With a sense of urgency, they observed social practices, made wax-cylinder recordings of folktales and oral literature for linguistic analysis, collected artifacts, amassed data on physical "types," and made numerous photographs, producing a detailed record of life in the Greater North Pacific Region one hundred years ago. Although the expedition did not yield a precise ethno-history of the first Americans, it provided a wealth of data on variations and connections between populations on both sides of Pacific that scholars still draw on today. This record is an equally valuable resource for northern peoples today.
Expedition scientists systematically studied the cultural, racial, and linguistic attributes of peoples living in the Greater North Pacific Region. This huge area which extends like a giant arc from the Northwest Coast of North America to the Bering Strait and along the Pacific Coast of Siberia to the cultural borderlands of China, Korea, and Japan.

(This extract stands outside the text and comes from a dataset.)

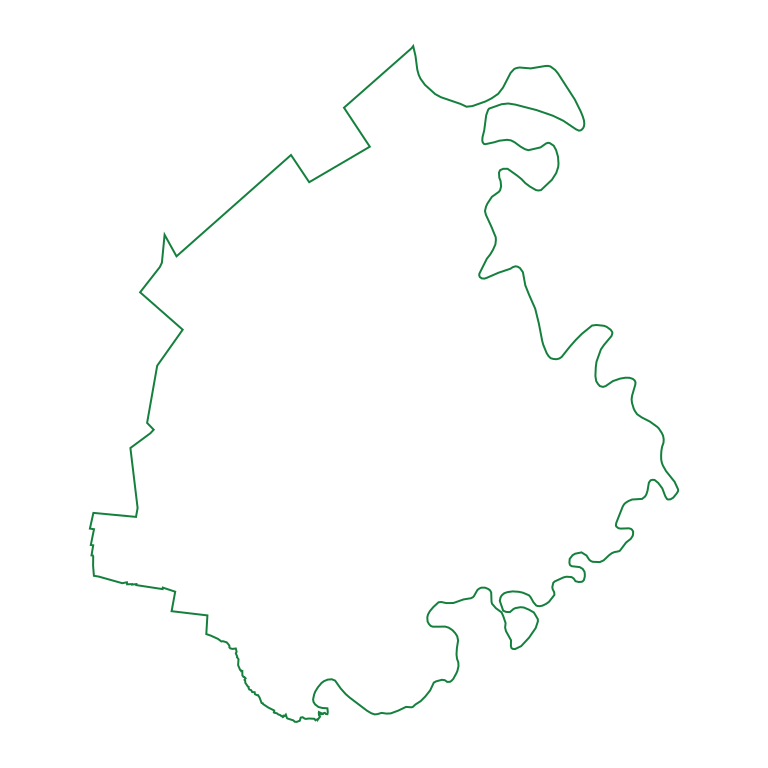 San Vicente Tancuayalab, San Luis Potosí, Mexico (Albers equal-area conic projection)
{"feature_id": "50627088B66323270500820", "entity_name": "San Vicente Tancuayalab", "entity_type": "district", "adm_level": 2, "iso_a3": "MEX", "parent_name": "Mexico", "parent_adm1": "San Luis Potosí", "projection": "albers", "projection_center": [-98.55, 21.813], "detail": "fine", "context": "isolated", "style": "outline", "palette": "green", "viewbox_px": 768, "rotation_deg": 0, "n_neighbors": 0, "source": "geoboundaries", "source_scale": "gbopen_adm2", "svg_char_len": 6093}
<svg xmlns="http://www.w3.org/2000/svg" viewBox="0 0 768 768"><path d="M327.4,708.3L322.5,708.0L318.5,707.0L315.1,704.4L313.5,701.9L313.1,699.4L314.1,694.6L315.3,691.5L317.9,687.3L321.5,683.0L323.9,681.2L327.7,679.6L331.9,679.3L335.1,680.6L340.7,688.5L345.7,694.1L349.7,697.6L367.0,710.7L371.4,713.3L374.7,714.4L377.5,714.1L381.5,712.9L386.6,713.6L390.7,713.4L398.3,710.6L406.0,706.9L411.3,707.3L412.7,707.0L415.4,704.5L420.7,701.1L425.3,696.5L430.2,690.3L433.8,682.6L436.0,681.4L441.9,679.8L444.8,680.2L447.2,681.9L450.0,681.8L451.4,680.9L453.3,678.9L456.4,673.2L457.4,670.9L458.5,666.1L458.3,662.4L457.0,658.7L456.5,654.3L456.9,648.1L458.1,640.5L457.2,636.2L455.2,633.1L452.4,630.1L448.6,627.6L445.2,626.6L432.8,626.7L430.7,625.9L429.0,624.1L427.6,621.6L427.3,617.3L428.0,614.5L429.9,611.1L433.4,607.0L438.5,602.3L441.3,602.0L446.3,603.1L453.4,603.0L463.6,599.4L471.1,598.2L473.2,597.0L474.0,596.0L477.4,590.0L479.2,588.6L481.2,587.7L485.1,587.7L488.1,588.9L490.1,590.4L491.2,592.5L491.5,601.6L492.0,603.7L495.9,608.2L501.3,612.2L501.8,612.9L503.2,616.0L505.6,623.1L505.1,627.6L506.0,631.2L511.0,640.2L510.9,646.2L511.5,648.1L512.8,648.9L515.0,649.1L521.2,646.1L529.1,637.6L535.7,628.0L537.9,621.4L537.8,619.1L533.9,612.5L529.0,609.7L523.8,607.5L520.4,607.2L515.4,608.1L513.5,609.0L509.9,612.1L506.1,611.9L503.2,610.7L499.8,600.9L500.5,597.5L501.8,595.3L504.3,593.2L507.6,592.1L512.6,591.4L518.8,591.8L522.9,592.7L529.0,595.3L530.6,597.2L533.4,602.2L536.1,605.4L537.2,605.9L539.7,606.2L542.3,605.7L546.1,603.9L549.0,601.8L554.4,594.9L554.2,592.2L552.7,589.3L552.3,587.1L553.3,582.8L554.6,581.5L563.5,577.4L566.6,576.7L571.6,577.1L573.7,578.5L575.5,581.2L578.7,582.0L581.6,581.8L582.5,581.5L583.9,580.0L584.8,576.6L584.8,573.9L584.5,571.8L582.7,568.9L579.7,567.1L571.7,566.2L570.3,565.3L569.8,564.5L569.4,562.6L569.7,558.9L572.6,555.2L575.2,553.7L581.5,552.4L586.5,555.5L589.2,559.7L590.8,561.0L592.7,561.8L599.8,562.1L603.6,560.4L609.1,555.2L611.8,553.2L614.4,552.1L618.7,551.3L619.9,550.7L626.1,542.5L630.8,538.8L632.8,535.6L633.1,533.8L633.1,531.4L631.9,529.6L631.0,528.9L628.8,528.3L620.8,528.6L618.4,528.2L616.2,526.4L615.9,525.0L616.3,522.8L622.7,506.6L624.0,504.4L625.5,502.9L628.3,501.1L632.1,499.5L642.1,498.9L645.0,496.6L646.3,494.5L647.5,490.8L648.9,482.6L650.6,480.3L652.7,479.8L654.6,480.0L658.2,482.9L662.3,488.4L665.3,496.3L667.0,499.0L668.0,499.5L670.5,499.3L673.3,497.6L676.9,493.2L678.1,491.0L678.1,489.4L674.6,481.8L666.1,471.2L662.9,465.6L661.8,462.6L661.2,459.5L661.1,455.6L661.4,450.7L662.1,446.7L663.5,442.8L663.7,439.4L663.1,435.8L661.8,433.0L658.7,428.3L657.0,426.7L649.9,421.6L641.9,417.5L637.2,414.3L635.0,411.2L633.7,408.6L632.0,402.9L631.6,399.3L632.1,395.6L635.3,384.6L635.5,382.4L634.7,380.5L632.8,378.9L629.6,377.8L625.5,377.7L620.1,378.6L612.9,381.1L605.6,386.1L603.0,386.9L599.9,386.1L598.0,384.0L596.2,381.1L595.4,376.0L595.8,367.0L596.5,361.7L600.9,349.4L604.1,344.8L611.5,336.0L612.4,333.1L612.2,332.0L610.7,329.8L606.6,326.8L604.0,325.8L596.6,325.0L592.1,325.5L581.9,333.8L575.8,339.9L569.8,346.7L561.6,357.0L559.3,358.5L556.6,359.2L553.6,359.0L550.7,358.2L548.4,355.9L546.6,353.0L543.3,344.9L542.2,340.9L538.9,323.7L535.2,308.7L529.0,294.6L525.3,285.3L522.9,272.2L520.0,268.1L517.7,266.7L515.5,266.3L512.7,267.2L510.5,268.7L498.6,272.7L486.6,277.9L484.4,278.6L481.8,278.4L479.8,277.0L479.2,275.1L479.4,273.6L486.8,258.8L490.1,254.6L492.9,250.0L495.4,244.4L495.9,239.9L495.7,237.2L491.4,226.7L485.9,214.8L485.0,211.0L486.0,206.7L487.4,203.6L491.9,196.8L498.9,191.8L500.1,190.2L501.1,186.4L500.6,181.1L499.3,177.7L499.0,172.6L500.1,170.2L503.2,168.8L507.6,168.8L517.3,175.7L521.6,179.2L525.4,183.2L530.1,186.7L536.0,190.1L538.5,190.5L541.0,190.1L551.9,179.8L556.2,173.1L558.2,167.1L558.5,163.6L558.0,156.7L556.1,150.1L553.7,145.7L549.8,143.1L548.0,142.8L546.2,143.4L540.5,147.4L528.4,150.2L525.0,149.2L520.5,146.6L514.5,142.2L511.0,140.4L507.1,139.8L499.3,140.7L494.1,142.3L485.2,144.2L483.8,143.8L482.8,142.4L482.3,140.9L482.5,137.2L484.2,130.5L486.2,115.3L488.1,109.9L489.1,108.6L501.6,104.2L508.3,103.5L515.3,104.6L536.6,110.1L552.8,115.7L563.2,120.7L576.0,129.3L578.8,130.6L580.5,130.4L581.8,129.6L583.3,127.9L584.0,126.1L584.3,123.8L584.0,120.6L582.8,116.6L580.7,111.4L574.8,99.5L558.1,73.6L555.2,70.0L550.5,66.5L548.2,65.9L545.3,66.0L530.8,68.4L519.4,67.5L516.3,68.1L514.2,69.0L510.6,72.9L503.0,87.6L498.2,93.8L491.7,98.3L485.4,101.5L472.3,106.1L466.5,106.7L460.5,103.9L440.9,97.2L435.2,94.1L424.9,84.8L420.5,78.7L418.7,74.8L417.3,69.7L415.5,56.0L413.2,46.1L411.6,48.2L344.0,107.7L369.8,146.7L309.2,182.2L291.0,155.0L176.5,256.3L164.6,234.8L161.9,262.7L159.8,267.1L140.1,292.3L182.7,329.7L157.2,365.7L147.1,422.9L153.7,429.7L150.3,433.3L130.4,448.0L137.6,508.0L136.0,516.9L93.4,512.9L89.9,528.6L94.0,529.2L90.8,545.0L93.2,545.3L91.5,555.4L93.6,555.6L93.2,555.7L93.1,565.8L93.9,575.8L98.8,576.6L122.3,583.2L126.9,582.3L127.1,584.3L132.1,584.1L132.1,584.6L136.4,584.1L136.3,585.1L162.6,589.1L162.8,587.6L175.2,591.7L171.6,611.2L207.4,615.4L206.3,634.1L210.5,635.5L218.0,638.9L221.4,641.5L222.9,641.2L226.6,642.3L228.5,644.4L229.4,645.8L229.4,647.4L230.3,648.4L232.6,648.9L235.8,648.5L236.6,651.8L235.8,653.3L237.2,656.5L237.0,657.2L238.5,659.2L238.1,665.1L240.1,669.9L241.0,670.3L241.2,671.2L242.3,671.0L242.4,675.5L243.6,677.0L244.3,677.0L245.6,678.3L244.5,679.9L245.2,680.8L245.3,682.8L247.7,686.3L248.7,687.0L248.5,687.8L249.3,689.5L251.2,690.2L252.2,692.1L254.6,692.2L255.0,694.2L257.3,695.3L258.0,695.1L259.5,697.4L261.6,703.0L262.8,703.3L263.1,704.1L268.4,707.6L274.2,710.5L274.3,711.5L273.8,712.2L274.1,712.7L276.9,713.3L278.2,714.4L280.2,715.1L281.2,716.0L281.7,715.9L282.8,717.1L283.6,716.6L283.7,715.7L284.7,715.9L285.8,714.6L286.9,718.0L287.5,718.5L293.4,720.4L294.6,721.7L296.7,721.9L299.8,720.7L300.7,717.6L302.6,717.2L304.6,718.6L306.0,718.9L308.9,718.5L314.4,718.8L315.5,720.3L318.1,718.9L318.1,719.3L320.0,716.7L319.0,715.2L318.8,712.9L319.3,712.7L319.2,712.2L320.9,713.0L320.7,713.5L321.0,714.3L323.1,713.9L323.1,713.3L324.8,712.8L325.9,714.0L327.4,714.2L327.8,712.1L327.4,708.3Z" fill="none" stroke="#15803d" stroke-width="2"/></svg>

Morris K. Jesup, then president of the Museum, financed the expedition. On the North American Side, Boas, with Livingston Farrand and James Teit, studied the Lillooet, Shuswap, and Chilcotin of British Columbia. Teit would also work with the Nlaka'pamux. At the village of Bella Coola, Boas joined his principal assistant and collaborator, George Hunt, to work with Nuxalk informants and Kwakwaka'wakw (Kwakiutal) texts. In the expedition's second year, he visited Alert Bay to continue his life-long research with Hunt on Kwakwala'wakw culture. John R. Swanton researched the Haida of the Queen Charlotte Islands.
The Siberian team covered a far larger area under much more difficult conditions. Berthold Laufer studied the Nivkh, Evenk, and Ainu of Sakhalin Island. He then crossed over to the Siberian mainland to study the Nanai and related peoples of the Amur River region. Waldemar Bogoras began his research on Chukotka at the mouth of the Anadyr River, spending four months with the Chukchi who made their summer camps along the seacoast. Leaving his wife behind to continue expedition work in Marinsky Post, Bogoras spent the next year journeying through a territory ranging from Indian Point and Saint Lawrence Island in the northeast to Kamchatka in the southwest.
Traveling mostly by dogsled, he continued his research in communities of Chukchi, Even, and Asiatic Eskimo. Waldemar Jochelson and Dina Jochelson-Brodskaya worked with the Maritime Koryak of Kamchatka and the Yukagir in the vicinity of the Kolyma River, traveling by sled, river raft, or on foot when a navigable river unexpectedly froze. On their westward journey home, the Jochelsons traveled through Yakutia, where they researched and collected from the Sakha. Correspondence from the field gives a vivid picture of the conditions under which these several scientists worked.